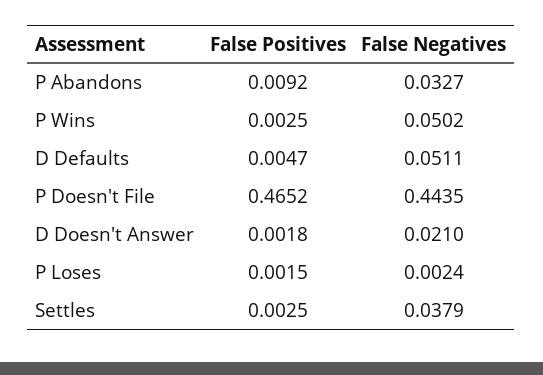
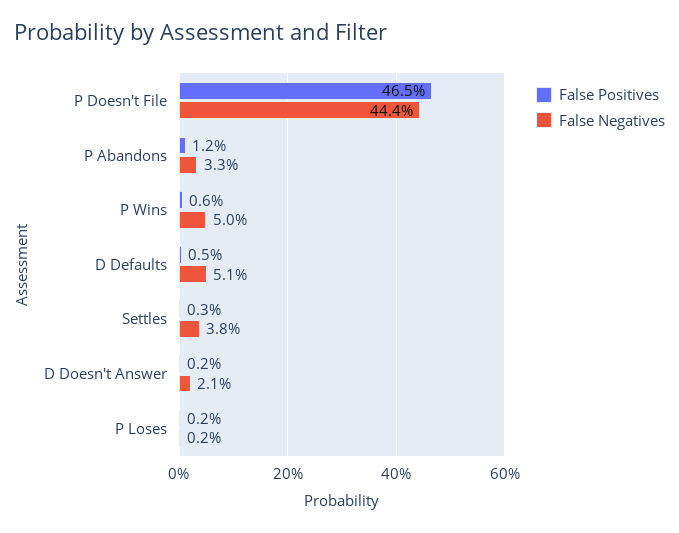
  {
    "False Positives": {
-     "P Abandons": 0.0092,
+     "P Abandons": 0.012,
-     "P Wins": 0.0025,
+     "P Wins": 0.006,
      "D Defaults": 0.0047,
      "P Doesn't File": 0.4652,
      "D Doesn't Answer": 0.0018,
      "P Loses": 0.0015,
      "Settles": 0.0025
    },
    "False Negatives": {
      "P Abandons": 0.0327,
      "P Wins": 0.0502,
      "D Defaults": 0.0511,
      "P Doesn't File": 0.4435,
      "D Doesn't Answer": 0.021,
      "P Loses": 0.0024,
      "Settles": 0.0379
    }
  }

——————

> **Written task**:
What you give back should match the entries above exactly, except that pictures are dropped.

> **Exercise answer**:
  {
    "False Positives": {
-     "P Abandons": 0.0092,
+     "P Abandons": 0.012,
-     "P Wins": 0.0025,
+     "P Wins": 0.006,
      "D Defaults": 0.0047,
      "P Doesn't File": 0.4652,
      "D Doesn't Answer": 0.0018,
      "P Loses": 0.0015,
      "Settles": 0.0025
    },
    "False Negatives": {
      "P Abandons": 0.0327,
      "P Wins": 0.0502,
      "D Defaults": 0.0511,
      "P Doesn't File": 0.4435,
      "D Doesn't Answer": 0.021,
      "P Loses": 0.0024,
      "Settles": 0.0379
    }
  }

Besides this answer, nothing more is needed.